II- İTİRAZIN GEREKÇESİ:
İtiraz yoluna başvuran Mahkemenin kararının gerekçesi aynen şöyledir:
"Davacı vekili 1.9.1986 tarihli dava dilekçesiyle müvekkilinin Fatih, Kocadede Mah. Manyaszade Sok. 350 pafta, 1393 ada, 33 parselde kayıtlı 80/ 370 hisseli tam kat ile 40/ 370 hissesinin çekme katın maliki bulunduğunu, davalıların da hissedar olduklarım, imar mevzuatında meydana gelen değişiklikler neticesi müvekkilinin sahibi bulunduğu çekme katı tam kata çevirdiğini ve davalılardan da muvafakat istediğini, bir kısım maliklerin muvafakat verdiğini, davalılar ...... 'in muvafakat etmediklerini, 3290 sayılı yasa gereğince çekme katın arsa payının tesbiti ile müvekkili adına tam kat olarak tescili için dava açmak mecburiyetinde kaldığını belirterek çekme katın tam kat olarak tesciline, karar verilmesini istemiş bulunmaktadır.

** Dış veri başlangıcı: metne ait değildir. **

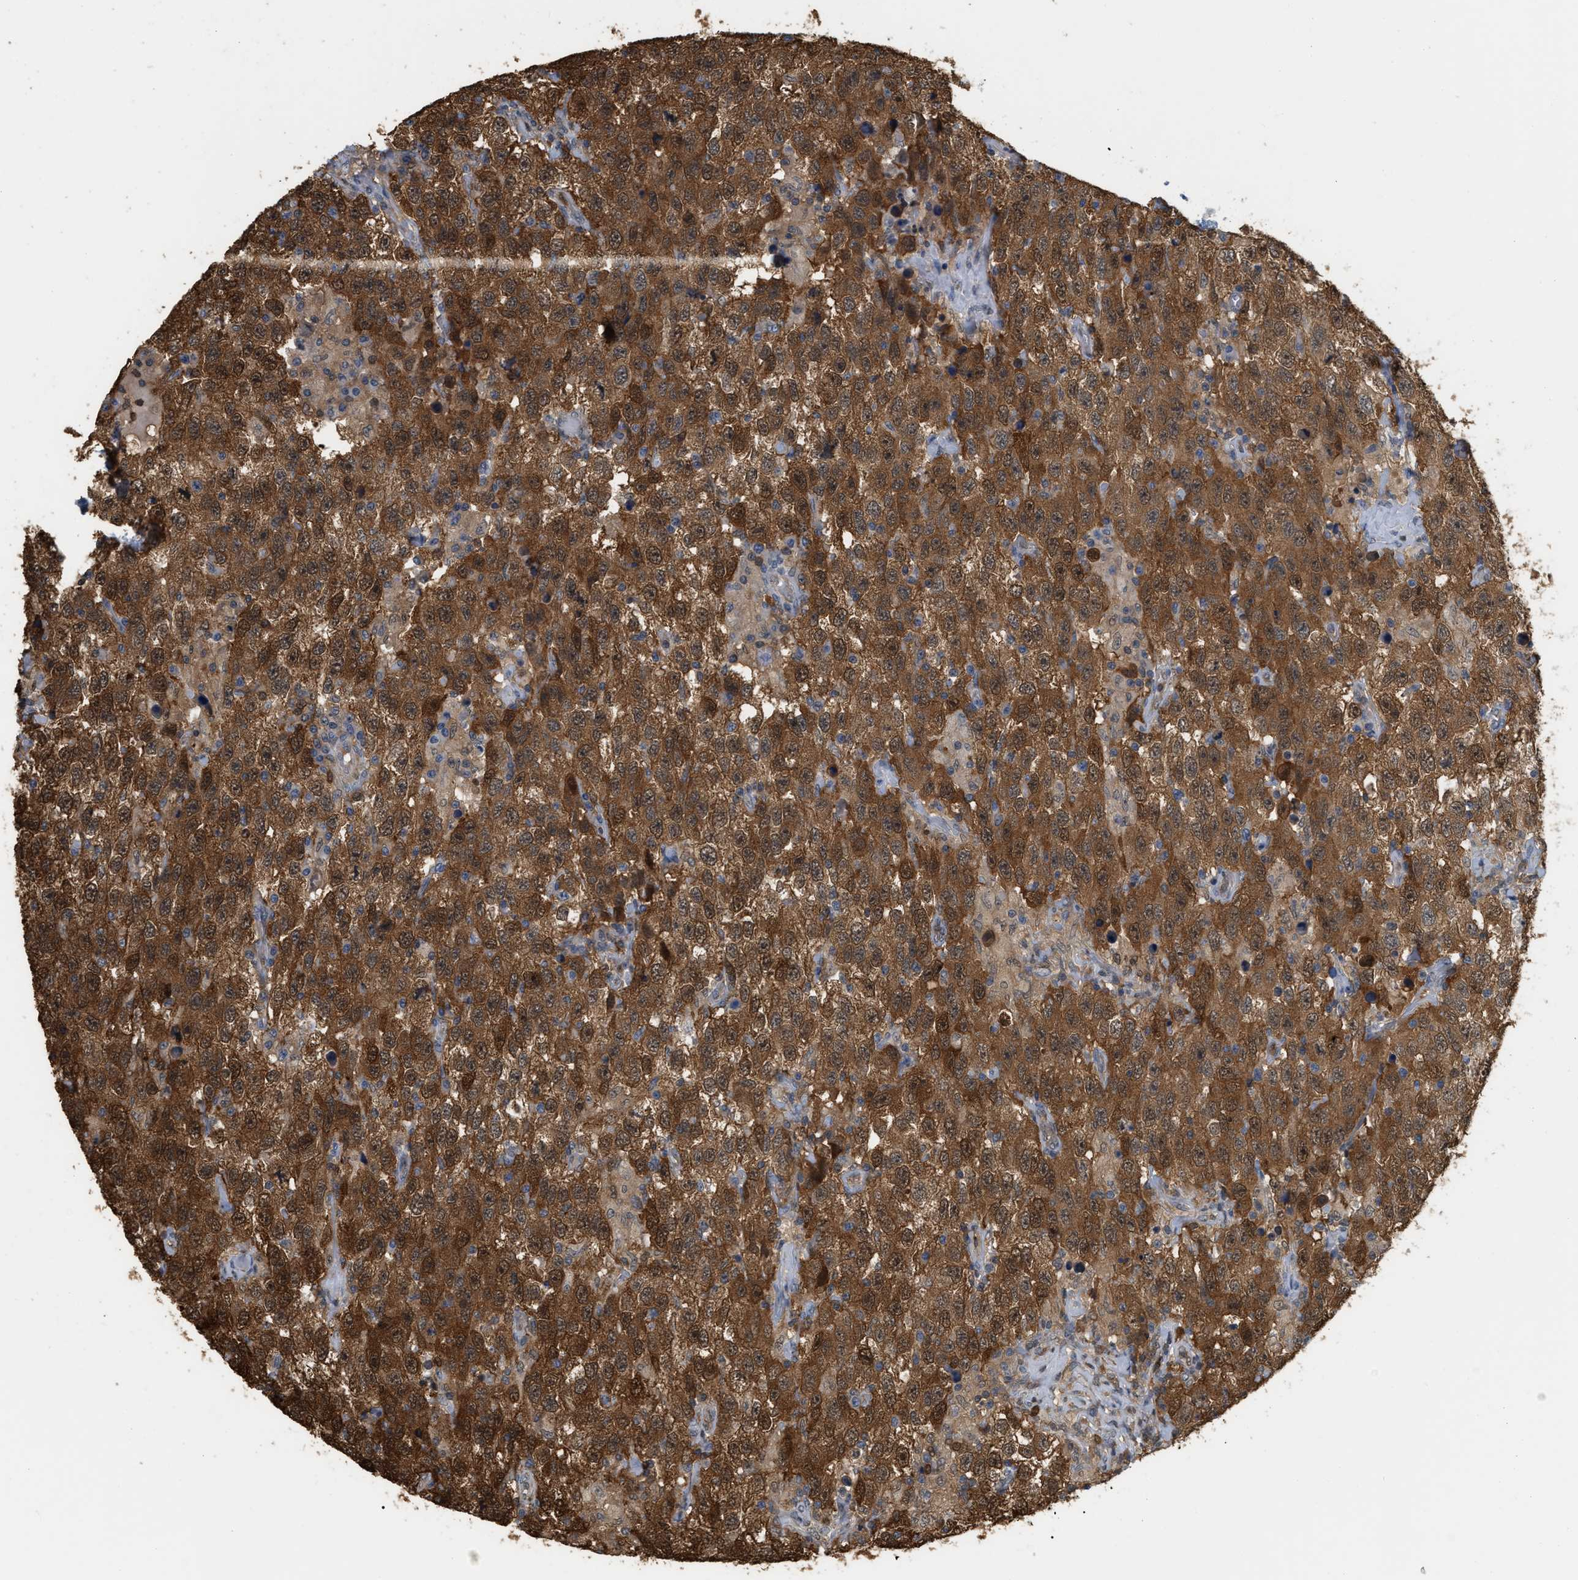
{"staining": {"intensity": "strong", "quantity": ">75%", "location": "cytoplasmic/membranous"}, "tissue": "testis cancer", "cell_type": "Tumor cells", "image_type": "cancer", "snomed": [{"axis": "morphology", "description": "Seminoma, NOS"}, {"axis": "topography", "description": "Testis"}], "caption": "Immunohistochemistry (IHC) staining of testis cancer, which demonstrates high levels of strong cytoplasmic/membranous expression in approximately >75% of tumor cells indicating strong cytoplasmic/membranous protein positivity. The staining was performed using DAB (brown) for protein detection and nuclei were counterstained in hematoxylin (blue).", "gene": "MTPN", "patient": {"sex": "male", "age": 41}}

Davalılar 1.10.986 tarihli cevabî dilekçelerinde davacının çekme katı tam kata çevirmesi için muvafakatlarının olmadığını, Fatih 1. Sulh Hukuk Mahkemesine müracaat ederek çekme katın tüm hissedarların oy birliği olmaksızın tam kata çevrilmiş olması nedeniyle eski hale getirilmesini istediklerini, Fatih 1. Sulh Hukuk Mahkemesinin de 983 / 1194 esas, 984 / 544 karar numaralı 11.5.984 tarihli kararı ile (Çekme katın tüm hissedarların oy birliği olmaksızın tam kata çevrilmesinden bahisle yıkım kararı verdiğini) bu kararın Yargıtay'ca onandığını, tam kata çevrilen çekme katın yıkım kararının kesinleşmiş olduğunu, bildirerek davanın reddine karar verilmesini istemiş bulunmaktadırlar.

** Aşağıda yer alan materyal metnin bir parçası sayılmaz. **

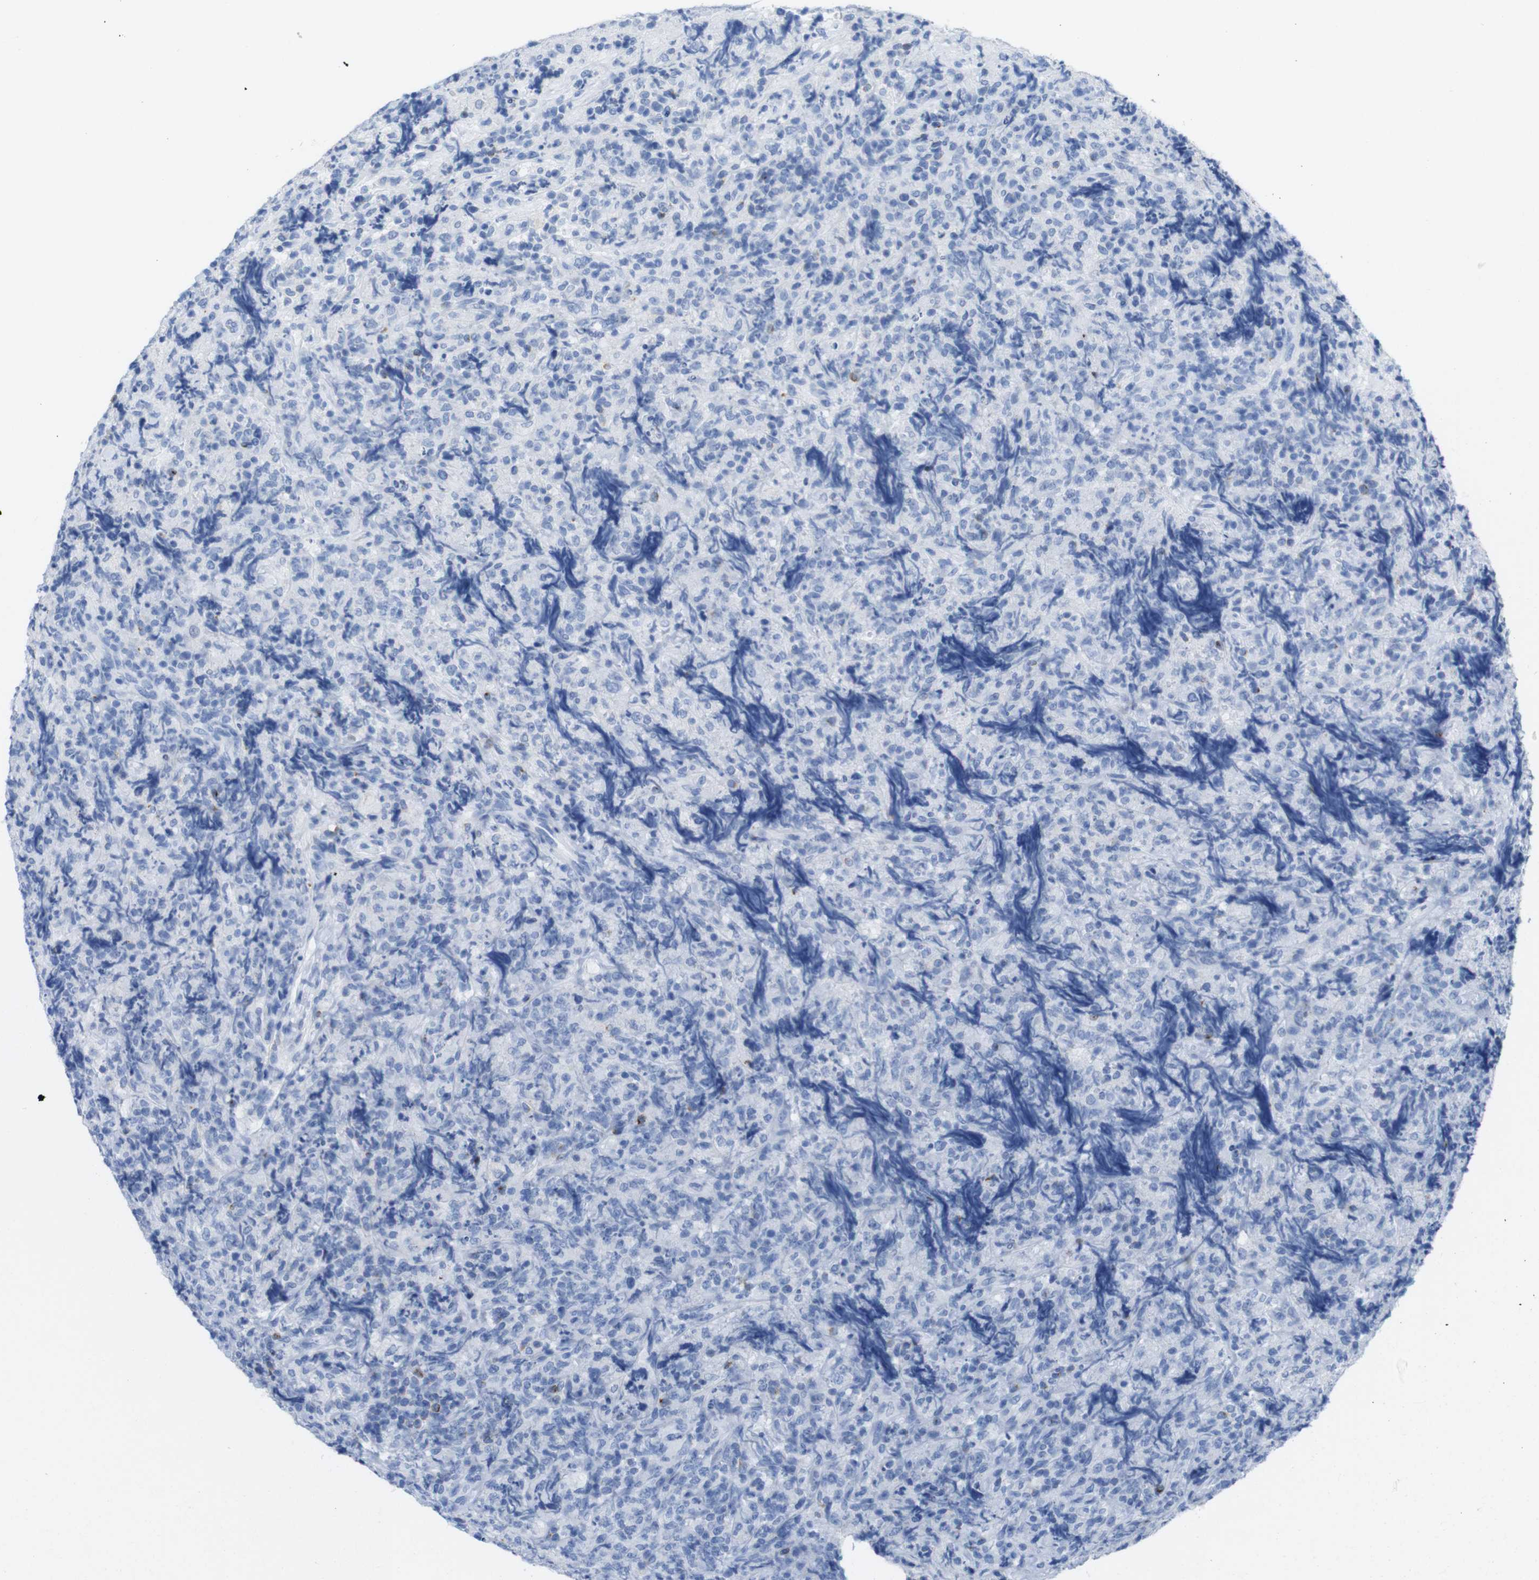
{"staining": {"intensity": "negative", "quantity": "none", "location": "none"}, "tissue": "lymphoma", "cell_type": "Tumor cells", "image_type": "cancer", "snomed": [{"axis": "morphology", "description": "Malignant lymphoma, non-Hodgkin's type, High grade"}, {"axis": "topography", "description": "Tonsil"}], "caption": "DAB (3,3'-diaminobenzidine) immunohistochemical staining of malignant lymphoma, non-Hodgkin's type (high-grade) exhibits no significant positivity in tumor cells.", "gene": "LAG3", "patient": {"sex": "female", "age": 36}}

Davacı vekili çekme katın tam kata iblağ edildiğini gösterir yeminli özel teknik büroya çizdirdiği rövele projeyi ve İstanbul, Fatih Belediyesinden alınmış yapı kullanma izin belgesini ibraz ederek mahallinde keşif yapılmasını, arsa payı oranlarına göre davalıların alması gereken tazminat miktarlarının tesbit edilmesini istemiş, talebe uyularak mahallinde yapılan keşif sonucu; bilirkişiler, davacının tam kata çevrildiği çekme katının daha önce çekme kat olarak tapuda kayıtlı bulunması nedeniyle tam kata çevirebilmesi için kat maliklerinin oy birliği ile karar vermesi gerektiğinden davacının taşınmazın tescili hakkındaki isteğini mahkemenin takdirine bırakarak dava tarihindeki dava konusu yerin kıymetinin 10.000.000 lira olduğunu bildirmekle yetinmiş bulunmaktadırlar.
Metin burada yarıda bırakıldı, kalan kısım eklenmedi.